This month sees the launch of England’s Immigrants 1330-1550, a major new research database by the University of York, in partnership with the Humanities Research Institute (University of Sheffield) and The National Archives.
The vibrant nature of the population of the British Isles owes a great deal to the steady flow of immigrants over the past two millennia. Invasions by the Romans and Normans, sanctuary sought by the Protestant Huguenots, or the need for a workforce encouraging West Indians to immigrate all have had a part to play in making Britain the nation it is today.
Yet there are some gaps in our knowledge, particularly during periods where there were not large swathes of people moving into the country. This is particularly so for the late middle ages, following the expulsion of the Jews from England by Edward I in 1290, and before the arrival of the Huguenots in the 17th century. This was a period of dramatic social change, as Europe was ravaged by the Black Death in the mid fourteenth century and England was at war with France and her allies. At the same time, many industries were booming and trade was buoyant.
Against this backdrop, people were choosing to move around Europe, seeking opportunities or escaping hardship. The British Isles themselves were not a united nation, and the English administration regarded its neighbours – particularly Scotland and Ireland – as aliens, the term by which foreigners were identified in the middle ages.
The England’s Immigrants 1330-1550 database is now shedding new light on this hidden age of population movement, revealing extraordinary evidence of England’s immigrant population in the later middle ages. This work is the result of a three year project funded by the Arts and Humanities Research Council (AHRC) directed by Professor Mark Ormrod, of the University of York’s Centre for Medieval Studies, who headed a team of researchers based in York at and here at The National Archives.
The database is accessible to all and is a fully searchable and interactive resource, from which data can be downloaded. The website also supports the researcher with guides to the various counties and documents, and provides case studies of interesting individuals, which demonstrate just how much we can learn from our immigrant ancestors.
The vast majority of the documents used to create the database are held in our collections. The central information is drawn from taxation records. In the mid-fifteenth century, as a response to growing tension against England’s immigrants, a series of alien subsidies were granted by parliament. As a consequence, we are left with hundreds of records of names of aliens and where they lived in England, providing us with a snapshot of the make-up of England’s resident immigrants.
Other records from the period also survive, including various letters patent on the Patent Rolls, detailing requests for immigrants to remain in England and be treated like denizens. All of this information has been gathered onto the database providing easy access to complex data for the first time.
It reveals evidence about the names, origins, occupations and households of a significant number of foreigners who chose to live and work in England in the era of the Hundred Years War, the Black Death and the Wars of the Roses. As a result, the project contributes to debates about the longer-term history of immigration to Britain, helping to provide a deep historical and cultural context to contemporary debates over ethnicity, multiculturalism and national identity.

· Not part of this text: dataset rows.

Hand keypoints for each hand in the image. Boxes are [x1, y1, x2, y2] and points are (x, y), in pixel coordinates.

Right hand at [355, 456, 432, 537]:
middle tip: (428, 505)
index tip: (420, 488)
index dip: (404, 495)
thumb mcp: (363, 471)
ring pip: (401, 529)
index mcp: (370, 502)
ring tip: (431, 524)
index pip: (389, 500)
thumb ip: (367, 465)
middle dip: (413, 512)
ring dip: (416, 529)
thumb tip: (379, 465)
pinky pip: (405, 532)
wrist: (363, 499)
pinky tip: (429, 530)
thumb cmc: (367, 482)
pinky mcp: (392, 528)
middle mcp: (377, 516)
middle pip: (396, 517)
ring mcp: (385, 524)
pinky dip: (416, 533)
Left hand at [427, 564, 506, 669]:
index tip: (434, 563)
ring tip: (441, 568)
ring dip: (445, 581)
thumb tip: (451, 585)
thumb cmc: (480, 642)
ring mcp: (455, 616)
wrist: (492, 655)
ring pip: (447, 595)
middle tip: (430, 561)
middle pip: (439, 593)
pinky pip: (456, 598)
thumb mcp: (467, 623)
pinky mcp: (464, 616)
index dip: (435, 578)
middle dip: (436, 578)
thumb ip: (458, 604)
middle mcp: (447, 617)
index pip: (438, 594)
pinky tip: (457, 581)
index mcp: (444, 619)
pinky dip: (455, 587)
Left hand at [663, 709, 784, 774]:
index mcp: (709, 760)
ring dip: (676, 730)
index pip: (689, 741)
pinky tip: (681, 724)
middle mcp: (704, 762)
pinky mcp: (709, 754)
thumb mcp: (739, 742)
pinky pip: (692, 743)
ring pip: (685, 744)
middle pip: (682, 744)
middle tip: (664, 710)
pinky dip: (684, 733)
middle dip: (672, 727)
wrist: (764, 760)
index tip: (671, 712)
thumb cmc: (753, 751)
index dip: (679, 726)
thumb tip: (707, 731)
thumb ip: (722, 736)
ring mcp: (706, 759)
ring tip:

The database contains the names of a total of 65,000 immigrants resident in England between 1330 and 1550. In one year, 1440, the names of 14,500 individuals were recorded, at a time when the population of England was approximately 2 million.
Taking into account gaps in the records, the researchers estimated that one person in every 100 was from outside England. They were found in all counties, from Cornwall to Northumberland, in hamlets as well as in major ports. Their nationalities ranged from people from other parts of the British Isles, including Scots, Irish and Channel Islanders, to mainland Europeans from Portugal to Sweden, and from Greece to Iceland.
In many cases the occupation of the individual is known, from highly skilled craftsmen such as goldsmiths and weavers – many of whom were Flemish – to agricultural labourers. Three Flemish weavers from Diest in Belgium lived and worked in St Ives, Huntingdonshire, in the 1330s; and John Lammyns, a goldsmith from Antwerp, lived in Bristol in the 1430s and 1440s.
The database also reveals that aristocratic households brought back foreign servants from English-occupied France at the end of the Hundred Years War. Sir John Montgomery of Faulkbourne, Essex, had five foreigners working in his household in the 1440s. Many ordinary families of traders, artisans and workers chose to migrate to England. Walter, a minstrel from Germany, settled in London in the late fifteenth century with his entire family, including his mother, wife, three sons and three daughters.
One of the surprises revealed by the research is the number of resident immigrants who lived and worked in rural areas, rather than in towns and cities. The research reveals how such people integrated – and sometimes clashed – with English people, suggesting much about how our ancestors used language, dress and behaviour as symbols of national identity.
Members of the research team will be giving a talk on England’s Immigrants 1330-1550 at The National Archives on Thursday 9 April as part of the public talks programme. They will demonstrate the database, show how it relates to the original documents, and be able to answer questions about the project.